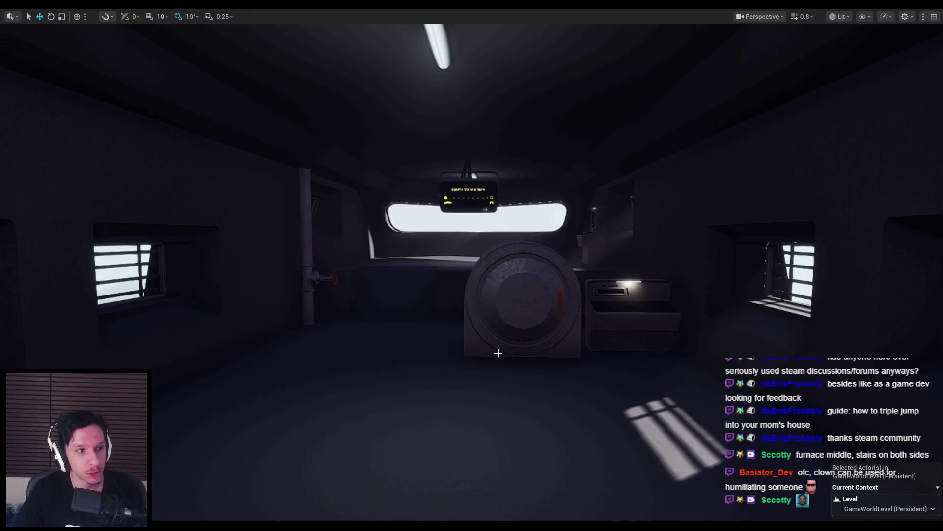
pyautogui.moveTo(498, 353); pyautogui.dragTo(497, 353, button='right')
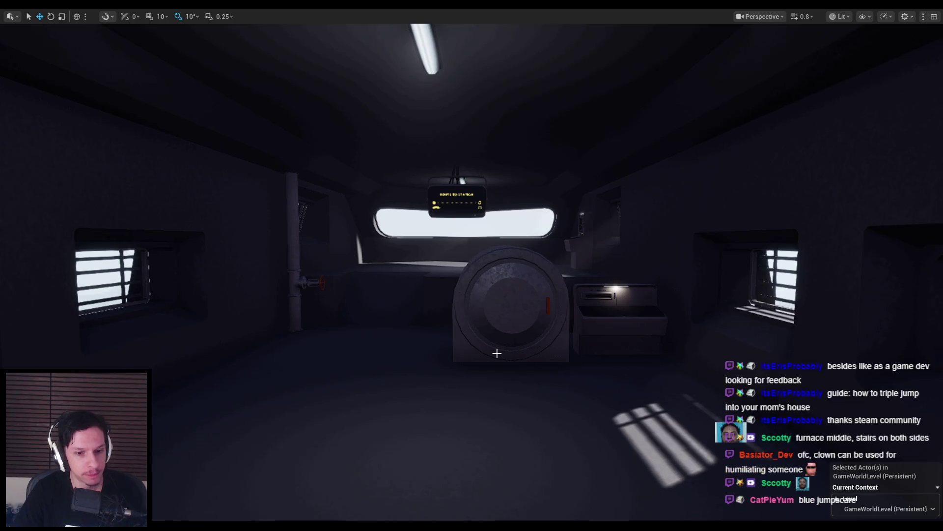
pyautogui.moveTo(497, 353); pyautogui.dragTo(488, 350, button='right')
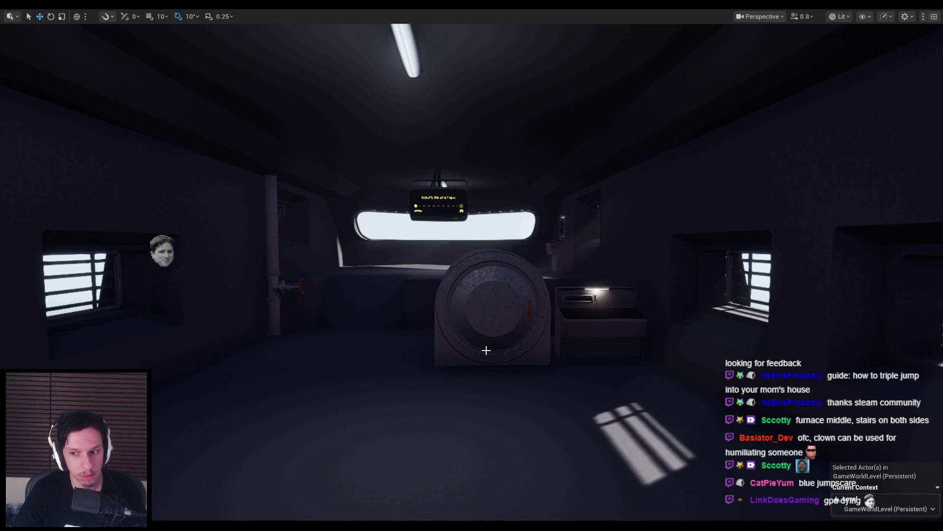
pyautogui.moveTo(486, 350); pyautogui.dragTo(494, 356, button='right')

→ **REQUIRED ACTION**
All lines of the listing must be given again exactly, excluding the pictures.

→ **RESULT FOR THIS TASK**
pyautogui.moveTo(498, 353); pyautogui.dragTo(497, 353, button='right')
pyautogui.moveTo(497, 353); pyautogui.dragTo(488, 350, button='right')
pyautogui.moveTo(486, 350); pyautogui.dragTo(494, 356, button='right')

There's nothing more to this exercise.